* _TO DO_
Would you output each record exactly as it stands?

[Dataset entries]
##############################

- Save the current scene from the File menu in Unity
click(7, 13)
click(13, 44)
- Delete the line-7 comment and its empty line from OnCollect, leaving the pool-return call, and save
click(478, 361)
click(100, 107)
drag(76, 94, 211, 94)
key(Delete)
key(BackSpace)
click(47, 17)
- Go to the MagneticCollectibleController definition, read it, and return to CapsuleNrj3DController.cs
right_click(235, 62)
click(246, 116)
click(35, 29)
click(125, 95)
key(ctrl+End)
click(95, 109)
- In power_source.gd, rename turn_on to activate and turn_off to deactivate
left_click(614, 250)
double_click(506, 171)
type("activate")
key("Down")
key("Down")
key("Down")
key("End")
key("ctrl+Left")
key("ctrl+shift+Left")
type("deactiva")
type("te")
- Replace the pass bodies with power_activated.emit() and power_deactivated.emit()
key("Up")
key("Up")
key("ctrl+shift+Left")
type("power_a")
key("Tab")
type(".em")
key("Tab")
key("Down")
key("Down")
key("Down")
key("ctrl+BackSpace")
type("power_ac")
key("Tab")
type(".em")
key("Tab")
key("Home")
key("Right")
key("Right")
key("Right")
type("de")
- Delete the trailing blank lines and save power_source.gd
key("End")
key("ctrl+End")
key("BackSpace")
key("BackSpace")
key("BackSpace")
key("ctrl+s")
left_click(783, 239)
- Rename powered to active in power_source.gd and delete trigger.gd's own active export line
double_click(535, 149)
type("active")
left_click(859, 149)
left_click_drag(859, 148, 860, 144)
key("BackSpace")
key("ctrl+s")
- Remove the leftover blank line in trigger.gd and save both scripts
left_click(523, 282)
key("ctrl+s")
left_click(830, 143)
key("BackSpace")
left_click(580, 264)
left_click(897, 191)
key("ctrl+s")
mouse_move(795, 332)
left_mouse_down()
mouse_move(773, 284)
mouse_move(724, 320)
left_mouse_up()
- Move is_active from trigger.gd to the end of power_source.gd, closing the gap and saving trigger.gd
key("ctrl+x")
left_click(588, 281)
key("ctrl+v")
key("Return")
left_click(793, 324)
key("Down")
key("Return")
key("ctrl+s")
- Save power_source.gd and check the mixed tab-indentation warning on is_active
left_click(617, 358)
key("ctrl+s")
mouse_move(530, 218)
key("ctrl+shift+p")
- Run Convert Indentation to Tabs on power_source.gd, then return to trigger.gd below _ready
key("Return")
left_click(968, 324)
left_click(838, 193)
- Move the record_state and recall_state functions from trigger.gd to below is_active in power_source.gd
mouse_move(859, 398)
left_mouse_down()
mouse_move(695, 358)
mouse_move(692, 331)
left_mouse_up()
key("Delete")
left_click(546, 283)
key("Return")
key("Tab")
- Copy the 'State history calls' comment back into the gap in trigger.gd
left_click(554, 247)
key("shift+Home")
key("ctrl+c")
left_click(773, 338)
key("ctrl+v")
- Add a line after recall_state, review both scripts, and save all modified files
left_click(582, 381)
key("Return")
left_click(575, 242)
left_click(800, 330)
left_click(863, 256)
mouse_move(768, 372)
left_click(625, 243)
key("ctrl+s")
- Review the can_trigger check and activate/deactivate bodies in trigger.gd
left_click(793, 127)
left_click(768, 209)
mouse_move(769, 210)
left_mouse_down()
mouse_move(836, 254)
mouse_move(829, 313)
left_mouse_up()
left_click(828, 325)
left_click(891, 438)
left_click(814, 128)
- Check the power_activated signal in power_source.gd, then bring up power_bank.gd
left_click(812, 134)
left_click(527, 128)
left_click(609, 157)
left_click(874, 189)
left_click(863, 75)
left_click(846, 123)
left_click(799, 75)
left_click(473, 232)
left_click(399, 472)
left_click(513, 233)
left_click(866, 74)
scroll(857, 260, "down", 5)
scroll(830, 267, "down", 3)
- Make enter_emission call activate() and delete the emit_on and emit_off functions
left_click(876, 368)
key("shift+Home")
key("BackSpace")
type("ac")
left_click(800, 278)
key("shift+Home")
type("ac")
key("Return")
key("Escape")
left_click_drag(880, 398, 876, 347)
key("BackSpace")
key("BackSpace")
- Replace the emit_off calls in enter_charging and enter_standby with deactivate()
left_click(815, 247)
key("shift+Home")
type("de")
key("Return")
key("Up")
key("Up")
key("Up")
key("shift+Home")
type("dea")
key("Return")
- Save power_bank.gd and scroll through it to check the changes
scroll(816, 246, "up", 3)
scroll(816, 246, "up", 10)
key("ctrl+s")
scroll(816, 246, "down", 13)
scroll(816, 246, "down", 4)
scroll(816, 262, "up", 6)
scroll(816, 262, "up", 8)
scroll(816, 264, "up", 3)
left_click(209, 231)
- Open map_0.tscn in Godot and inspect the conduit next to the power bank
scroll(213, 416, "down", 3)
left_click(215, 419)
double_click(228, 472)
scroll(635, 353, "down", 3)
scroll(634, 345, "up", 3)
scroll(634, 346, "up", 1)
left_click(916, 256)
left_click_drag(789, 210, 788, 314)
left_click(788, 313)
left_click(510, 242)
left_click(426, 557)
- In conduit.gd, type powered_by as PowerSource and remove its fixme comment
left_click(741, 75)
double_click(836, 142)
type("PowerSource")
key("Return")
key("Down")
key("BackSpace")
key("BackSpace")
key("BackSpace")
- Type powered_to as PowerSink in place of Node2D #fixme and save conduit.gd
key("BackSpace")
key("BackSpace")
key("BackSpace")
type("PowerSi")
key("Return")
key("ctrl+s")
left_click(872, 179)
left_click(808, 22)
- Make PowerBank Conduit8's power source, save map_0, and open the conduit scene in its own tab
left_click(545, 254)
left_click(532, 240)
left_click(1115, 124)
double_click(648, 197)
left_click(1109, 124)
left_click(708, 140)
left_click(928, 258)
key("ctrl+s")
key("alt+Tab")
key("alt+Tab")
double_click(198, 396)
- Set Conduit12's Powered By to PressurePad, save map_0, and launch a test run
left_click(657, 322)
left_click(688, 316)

##############################

* _REPLY TO THE TASK_
- Save the current scene from the File menu in Unity
click(7, 13)
click(13, 44)
- Delete the line-7 comment and its empty line from OnCollect, leaving the pool-return call, and save
click(478, 361)
click(100, 107)
drag(76, 94, 211, 94)
key(Delete)
key(BackSpace)
click(47, 17)
- Go to the MagneticCollectibleController definition, read it, and return to CapsuleNrj3DController.cs
right_click(235, 62)
click(246, 116)
click(35, 29)
click(125, 95)
key(ctrl+End)
click(95, 109)
- In power_source.gd, rename turn_on to activate and turn_off to deactivate
left_click(614, 250)
double_click(506, 171)
type("activate")
key("Down")
key("Down")
key("Down")
key("End")
key("ctrl+Left")
key("ctrl+shift+Left")
type("deactiva")
type("te")
- Replace the pass bodies with power_activated.emit() and power_deactivated.emit()
key("Up")
key("Up")
key("ctrl+shift+Left")
type("power_a")
key("Tab")
type(".em")
key("Tab")
key("Down")
key("Down")
key("Down")
key("ctrl+BackSpace")
type("power_ac")
key("Tab")
type(".em")
key("Tab")
key("Home")
key("Right")
key("Right")
key("Right")
type("de")
- Delete the trailing blank lines and save power_source.gd
key("End")
key("ctrl+End")
key("BackSpace")
key("BackSpace")
key("BackSpace")
key("ctrl+s")
left_click(783, 239)
- Rename powered to active in power_source.gd and delete trigger.gd's own active export line
double_click(535, 149)
type("active")
left_click(859, 149)
left_click_drag(859, 148, 860, 144)
key("BackSpace")
key("ctrl+s")
- Remove the leftover blank line in trigger.gd and save both scripts
left_click(523, 282)
key("ctrl+s")
left_click(830, 143)
key("BackSpace")
left_click(580, 264)
left_click(897, 191)
key("ctrl+s")
mouse_move(795, 332)
left_mouse_down()
mouse_move(773, 284)
mouse_move(724, 320)
left_mouse_up()
- Move is_active from trigger.gd to the end of power_source.gd, closing the gap and saving trigger.gd
key("ctrl+x")
left_click(588, 281)
key("ctrl+v")
key("Return")
left_click(793, 324)
key("Down")
key("Return")
key("ctrl+s")
- Save power_source.gd and check the mixed tab-indentation warning on is_active
left_click(617, 358)
key("ctrl+s")
mouse_move(530, 218)
key("ctrl+shift+p")
- Run Convert Indentation to Tabs on power_source.gd, then return to trigger.gd below _ready
key("Return")
left_click(968, 324)
left_click(838, 193)
- Move the record_state and recall_state functions from trigger.gd to below is_active in power_source.gd
mouse_move(859, 398)
left_mouse_down()
mouse_move(695, 358)
mouse_move(692, 331)
left_mouse_up()
key("Delete")
left_click(546, 283)
key("Return")
key("Tab")
- Copy the 'State history calls' comment back into the gap in trigger.gd
left_click(554, 247)
key("shift+Home")
key("ctrl+c")
left_click(773, 338)
key("ctrl+v")
- Add a line after recall_state, review both scripts, and save all modified files
left_click(582, 381)
key("Return")
left_click(575, 242)
left_click(800, 330)
left_click(863, 256)
mouse_move(768, 372)
left_click(625, 243)
key("ctrl+s")
- Review the can_trigger check and activate/deactivate bodies in trigger.gd
left_click(793, 127)
left_click(768, 209)
mouse_move(769, 210)
left_mouse_down()
mouse_move(836, 254)
mouse_move(829, 313)
left_mouse_up()
left_click(828, 325)
left_click(891, 438)
left_click(814, 128)
- Check the power_activated signal in power_source.gd, then bring up power_bank.gd
left_click(812, 134)
left_click(527, 128)
left_click(609, 157)
left_click(874, 189)
left_click(863, 75)
left_click(846, 123)
left_click(799, 75)
left_click(473, 232)
left_click(399, 472)
left_click(513, 233)
left_click(866, 74)
scroll(857, 260, "down", 5)
scroll(830, 267, "down", 3)
- Make enter_emission call activate() and delete the emit_on and emit_off functions
left_click(876, 368)
key("shift+Home")
key("BackSpace")
type("ac")
left_click(800, 278)
key("shift+Home")
type("ac")
key("Return")
key("Escape")
left_click_drag(880, 398, 876, 347)
key("BackSpace")
key("BackSpace")
- Replace the emit_off calls in enter_charging and enter_standby with deactivate()
left_click(815, 247)
key("shift+Home")
type("de")
key("Return")
key("Up")
key("Up")
key("Up")
key("shift+Home")
type("dea")
key("Return")
- Save power_bank.gd and scroll through it to check the changes
scroll(816, 246, "up", 3)
scroll(816, 246, "up", 10)
key("ctrl+s")
scroll(816, 246, "down", 13)
scroll(816, 246, "down", 4)
scroll(816, 262, "up", 6)
scroll(816, 262, "up", 8)
scroll(816, 264, "up", 3)
left_click(209, 231)
- Open map_0.tscn in Godot and inspect the conduit next to the power bank
scroll(213, 416, "down", 3)
left_click(215, 419)
double_click(228, 472)
scroll(635, 353, "down", 3)
scroll(634, 345, "up", 3)
scroll(634, 346, "up", 1)
left_click(916, 256)
left_click_drag(789, 210, 788, 314)
left_click(788, 313)
left_click(510, 242)
left_click(426, 557)
- In conduit.gd, type powered_by as PowerSource and remove its fixme comment
left_click(741, 75)
double_click(836, 142)
type("PowerSource")
key("Return")
key("Down")
key("BackSpace")
key("BackSpace")
key("BackSpace")
- Type powered_to as PowerSink in place of Node2D #fixme and save conduit.gd
key("BackSpace")
key("BackSpace")
key("BackSpace")
type("PowerSi")
key("Return")
key("ctrl+s")
left_click(872, 179)
left_click(808, 22)
- Make PowerBank Conduit8's power source, save map_0, and open the conduit scene in its own tab
left_click(545, 254)
left_click(532, 240)
left_click(1115, 124)
double_click(648, 197)
left_click(1109, 124)
left_click(708, 140)
left_click(928, 258)
key("ctrl+s")
key("alt+Tab")
key("alt+Tab")
double_click(198, 396)
- Set Conduit12's Powered By to PressurePad, save map_0, and launch a test run
left_click(657, 322)
left_click(688, 316)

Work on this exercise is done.